The work being doing is still limited and almost non-existent when it comes to water specific optimization. Lack of research in this field is concerning since accessing safe drinking water is one of the first priorities following a disaster (Loo, Fane, Krantz, & Lim, 2012). Vulnerable populations must receive a continuous supply of clean water for drinking, personal hygiene, sanitary food preparation and healthcare (Nolz, Doerner, & Hartl, 2010). This will ensure prevention of the spread of water borne diseases (Toole, 1990; Clasen, 2004; Frist, 2005). If the populations affected by disaster are not provided safe water resources, the region risks widespread illnesses or epidemics (Nolz, Doerner, & Hartl, 2010). Unfortunately, this does happen in some countries when faced with severe water contamination and lack of access to infrastructure (Loo, Fane, Krantz, & Lim, 2012).

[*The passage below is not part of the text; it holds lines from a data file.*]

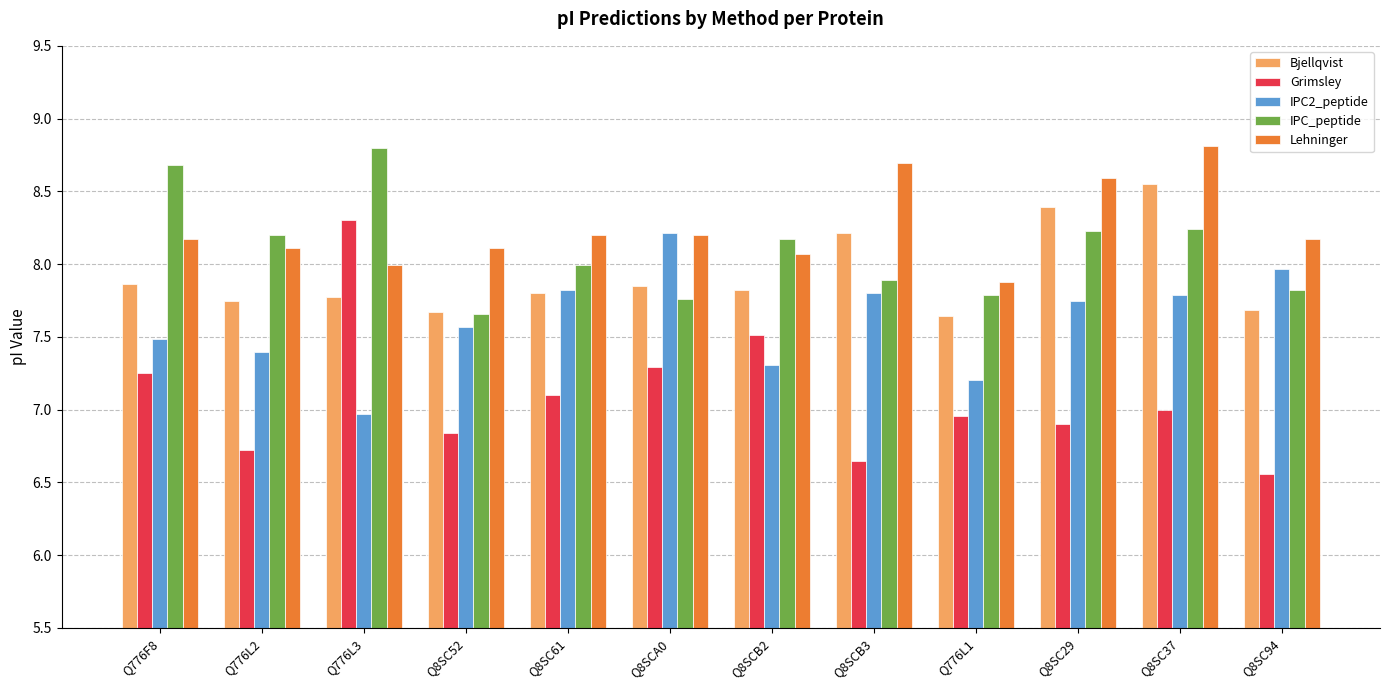

What is the difference between the IPC2_peptide values at Q8SC29 and Q776L1?

0.5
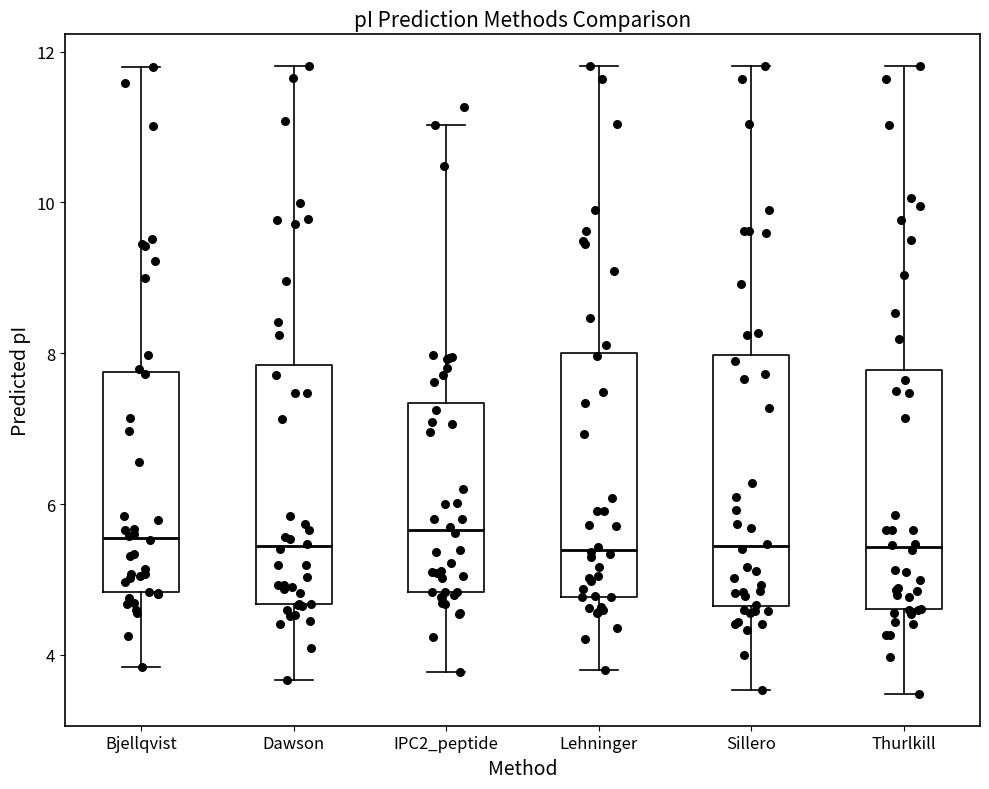

Reading left to right, read every box against the y-axis: the position of its median line, the range the box covers, and the ends of its whiskers. The values are not printed on the chart, so give them approximately, as read against the axis.

Bjellqvist: median 5.6, box 4.8 to 7.8, whiskers 3.8 to 11.8
Dawson: median 5.4, box 4.6 to 7.8, whiskers 3.6 to 11.8
IPC2_peptide: median 5.6, box 4.8 to 7.4, whiskers 3.8 to 11.0
Lehninger: median 5.4, box 4.8 to 8.0, whiskers 3.8 to 11.8
Sillero: median 5.4, box 4.6 to 8.0, whiskers 3.6 to 11.8
Thurlkill: median 5.4, box 4.6 to 7.8, whiskers 3.4 to 11.8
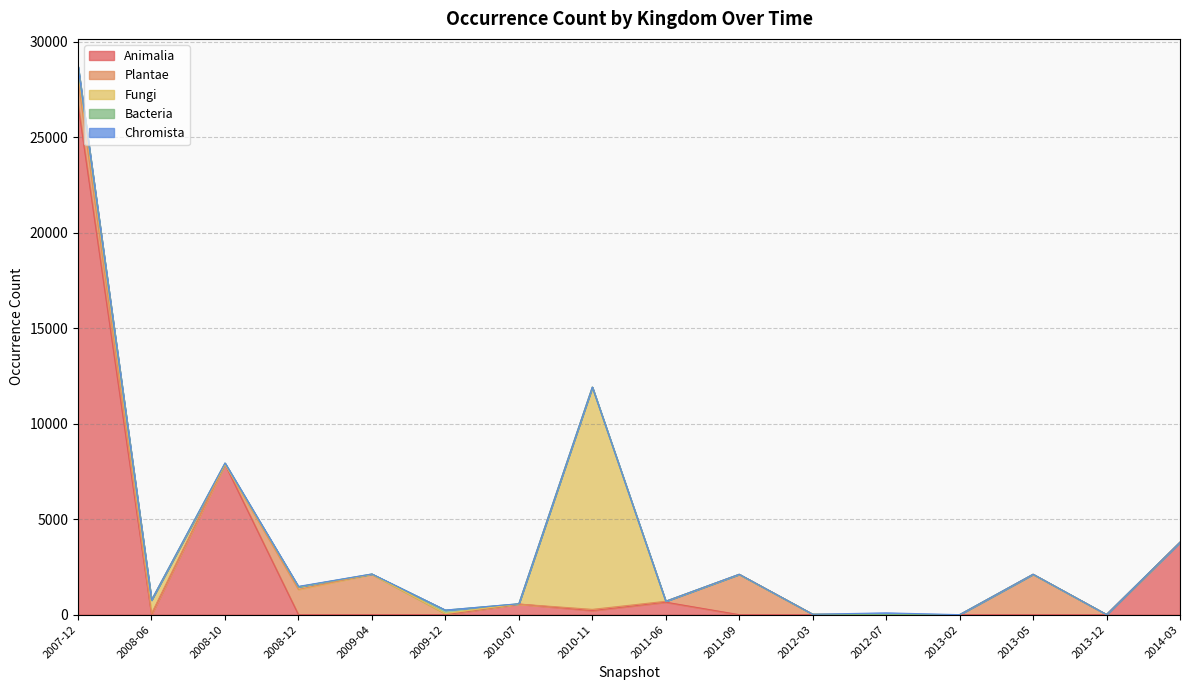

Reading left to right, what are all the values shown in this chart?

Animalia: 26696	0	7876	0	0	0	554	214	654	0	0	0	0	0	0	3794
Plantae: 1324	63	0	1324	2115	46	0	63	46	2112	23	0	0	2115	8	0
Fungi: 677	702	0	135	0	16	16	11641	3	0	0	0	1	0	0	0
Bacteria: 0	0	67	0	16	178	0	0	0	0	0	7	0	0	0	0
Chromista: 22	0	0	22	0	0	3	0	0	6	0	87	0	4	0	0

The objective of this study is to review predominate challenges associated with water access post disasters and the various disaster relief optimization methods that exist. Then to apply the knowledge of these reviews to two disaster relief water access optimization case studies. The inefficiencies and efficiencies in the case study systems will be assessed. By doing this, the groundwork for water access optimization in the future will be set and essential future research pathways will be identified.